Niños seleccionados por su riesgo de padecer diabetes tipo 1 - Dos años de tratamiento con acetil-L-carnitina y nicotinamida.

CRESTO, J.C.; FERNANDEZ, I.; TRIFONE, L.; TONIETTI, M.; BERGADA, I.; PASSICOT, G.A.; TRABUCCHI, A.; VALDEZ, S.N.; CAMBEROS, M.C.; SCHENONE, A.B.; SZLAGO, M.; FRECHTEL, G.; TELLECHEA, M.; POSKUS, E.

Mar del Plata, Argentina

Congreso; LIV Reunión Anual de la Sociedad Argentina de Investigación Clínica y LVII Reunión Científica Anual de la Sociedad Argentina de Inmunología.; 2009

SAI / SAIC

Niños seleccionados por su riesgo de padecer diabetes tipo 1 - Dos años de tratamiento con acetil-L-carnitina y nicotinamida. J.C. Cresto, I. Fernández, L. Trifone, M. Tonietti, Bergada, G.A. Passicot, A. Trabucchi, S.N. Valdez, M.C. Camberos, A. Schenone, M. Szlago, G. Fretchel, M. Tellechea, E. Poskus. Objetivos: Tratar a niños en alto riesgo de diabetes tipo 1 con acetil-L-carnitina (50 mg/kg/día) y nicotinamida (25 mg/kg/día) carentes de toxicidad. Métodos: Los niños fueron cosanguíneos de diabéticos tipo 1. Se estudiaron con HLA-DQBA, anticuerpos (GADA, PAA, IA-2A), PTEVG (primer pico de insulina<49, kg<1.40, logn (área ins) x kg<15, glucemia a los 60 min>140 mg%) y carnitina total y libre (<35 umol/l).

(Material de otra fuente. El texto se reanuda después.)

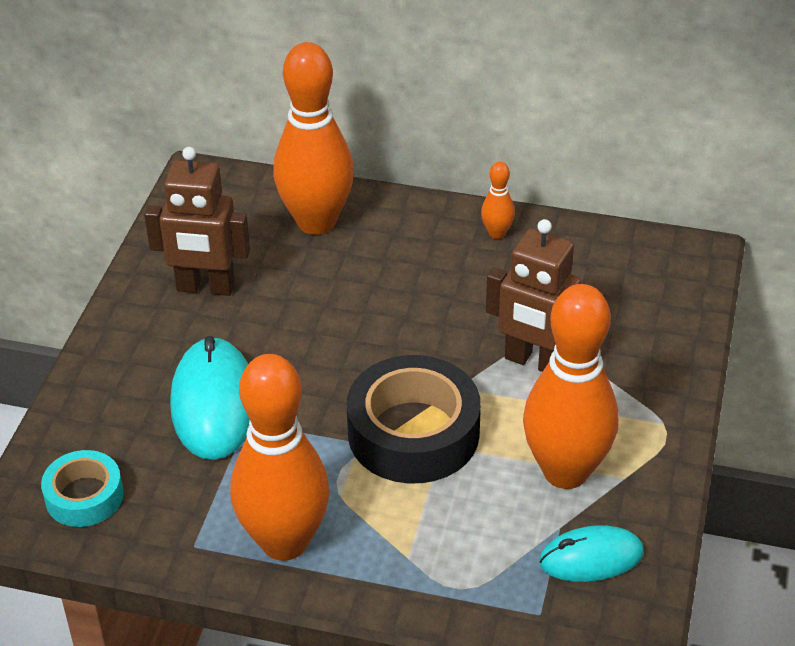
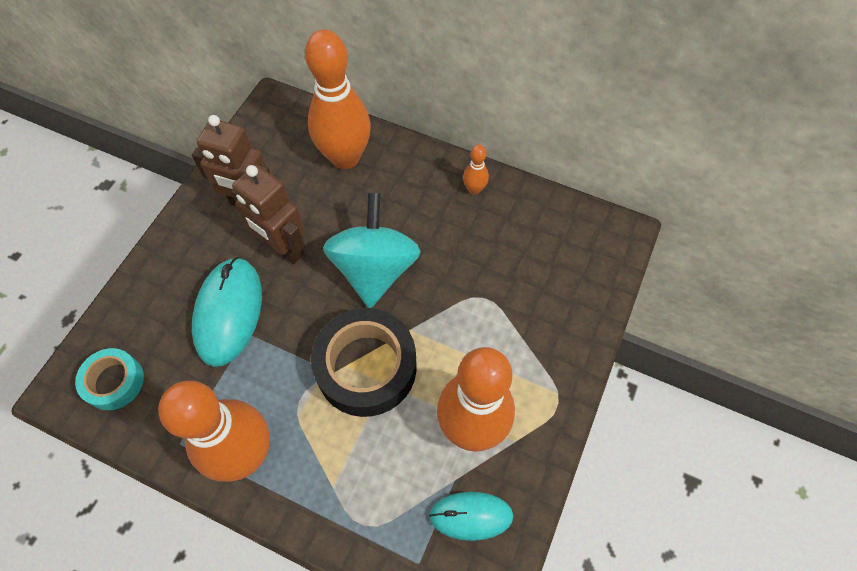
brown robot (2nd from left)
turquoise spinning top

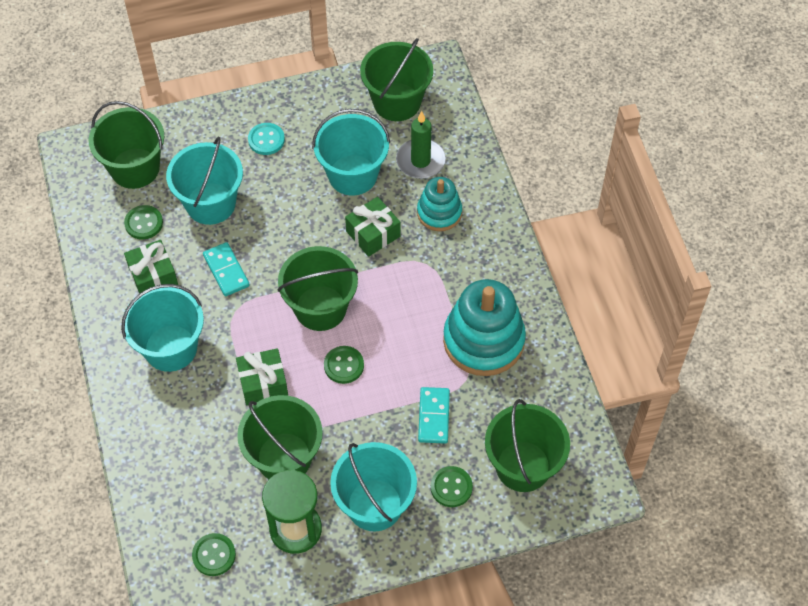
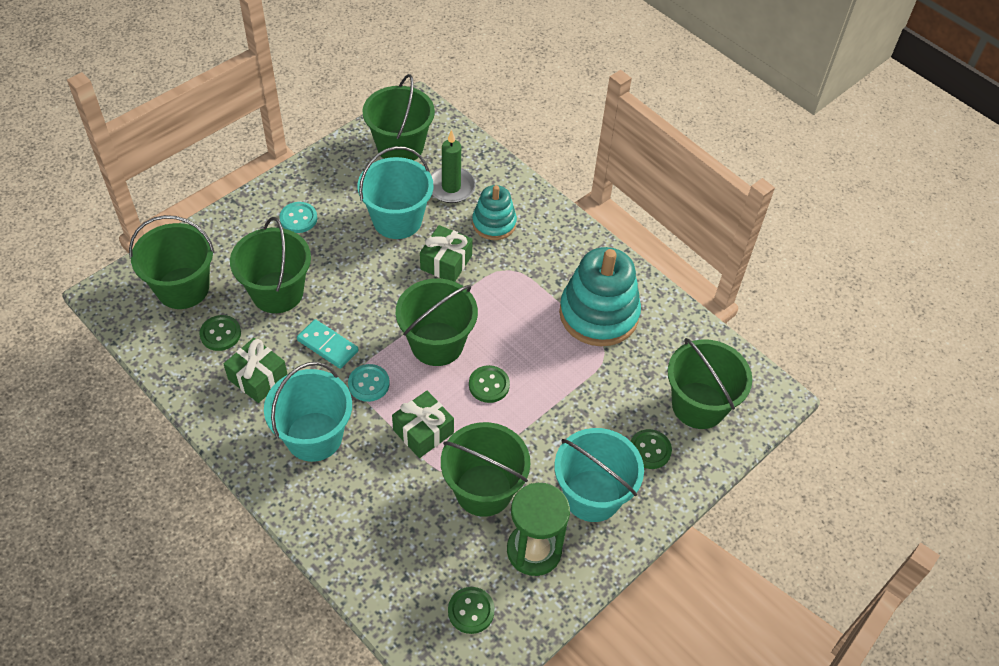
green bucket (2nd from left)
turquoise domino (2nd from left in the first image)
turquoise button (2nd from left)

Selección de pacientes: Aquellos niños con anticuerpos positivos, primer pico de insulina<49 y logn (área ins) x kg<15. Pacientes estudiados: Seis niños fueron seleccionados por las condiciones establecidas, de los cuales uno (TE) presentaba una diabetes clínica al momento del tratamiento y otro (RU) todavía no presentaba anticuerpos (debe consignarse que los niños sin anticuerpos iniciales han presentado anticuerpos en el curso de su evolución). Salvo la diabética, los restantes se encuntran en tratamiento y han sido reclutados en distintos momentos, por lo tanto los tiempos de tratamiento son distintos. Se puede diferenciar la primera niña tratada (que comenzó en el año 2002) de los demás niños ingresados a través del Protocolo de Selección en curso (tiempos de tratamiento: 27, 21, 10 y 1 mes). La niña BL con 5 años de tratamiento normalizó todos sus valores y nunca presentó signos de intolerancia. El niño PVTS con 27 meses normalizó su primer pico de insulina y la ecuación (PP: 85 uU, logn (área ins) x kg: 39), los demás niños no han normalizado sus valores. Todos continuan en estudio y tratamiento. Conclusión: No se han presentado problemas por intolerancia o toxicidad y en todos se sigue evaluando su evolución. Ya que la Diabetes tipo 1 tiene progresión variable, debe esperarse un tiempo razonable antes de sostener que se ha detenido la evolución diabética.